I've been learning a lot lately - reading up on Agile, Lean Manufacturing, Lean Software Development; experimenting with NHibernate, exploring UnitOfWork concepts and generally trying to become a better software developer. In this process of learning, discussion with others, and application of knowledge to my environment, I've found that knowledge is very distinctly different than understanding.
Let's look at my use of NHibernate as an example. 2 years ago, I knew the basics of what NHibernate could do for me - I spent a few weeks learning the very basics to see how it worked and whether or not I wanted to use it. 1 year ago, I actually started using NHibernate for a project and my knowledge of it quickly grew. I knew how to create the appropriate mapping files, configure NHibernate, etc. As this knowledge grew, I became more and more interested in what NHibernate could do and how it could be applied to many different applications and situations. I knew a lot about how NHibernate was built, how it worked, and what it's capabilities were. However, all of this knowledge was not a substitute for a real understanding of NHibernate. My knowledge of how it worked led me to some conclusions that I don't think are correct anymore - trying to apply NHibernate in situations where it really was not the right answer.
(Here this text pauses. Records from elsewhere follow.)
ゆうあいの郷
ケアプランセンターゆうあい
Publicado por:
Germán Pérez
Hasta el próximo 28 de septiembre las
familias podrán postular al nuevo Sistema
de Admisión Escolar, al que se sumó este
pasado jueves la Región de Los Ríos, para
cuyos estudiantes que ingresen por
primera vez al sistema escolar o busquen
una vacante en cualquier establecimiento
I've seen the same problem occur multiple times in the last 6 months, and in the last 11+ years of my career. There's almost a recognizable pattern to the learning process:
- Learning curve to gain working knowledge
- Knowledge growth and intimate familiarity
- Assumption that knowledge gained is a substitute for experience and understanding
- Attempts to apply knowledge incorrectly / in wrong situation
- Realization that knowledge is not understanding or experience
- Stepping back from knowledge to gain understanding of how/when to apply the knowledge
I've done this with Agile/Lean software development as well, recently. I've gained a significant academic knowledge of agile and it's processes and practices. Some of my knowledge is directly backed up by experience, so I believe I do have some understanding of the agile engineering practices. However, I've let my limited understanding mix itself into my academic knowledge a little too much. I've found myself in situations recently where I'm arguing a logical conclusion to a situation and applying it to another situation incorrectly.
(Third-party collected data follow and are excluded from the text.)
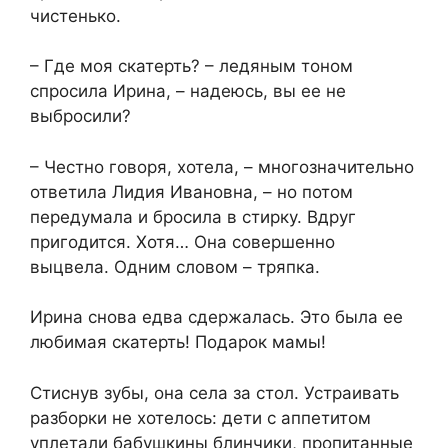
чистенько.
– Где моя скатерть? – ледяным тоном
спросила Ирина, – надеюсь, вы ее не
выбросили?
– Честно говоря, хотела, – многозначительно
ответила Лидия Ивановна, – но потом
передумала и бросила в стирку. Вдруг
пригодится. Хотя… Она совершенно
выцвела. Одним словом – тряпка.
Ирина снова едва сдержалась. Это была ее
любимая скатерть! Подарок мамы!
Стиснув зубы, она села за стол. Устраивать
разборки не хотелось: дети с аппетитом
уплетали бабушкины блинчики, пропитанные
One of my coworkers likes to apply this adage to situations like this:
If a hammer is the only tool you have, everything looks like a nail.
I need to remember to step back from my raw knowledge - be it academic or real world use - and let common sense and experience interweave into understanding or the realization that I don't understand. I need to understand that just because I am currently holding a hammer, and thinking about hammers, that doesn't mean that the problem in front of me is a nail that needs to be hammered.
The realization that knowledge is not a substitute for understanding can be a very distressing and/or humbling experience. The reality of learning, knowledge and understanding, though, is that I can have every last bit of knowledge on a subject - but without experience to guide me, I can't always understand the where/when/why/how of applying that knowledge appropriately.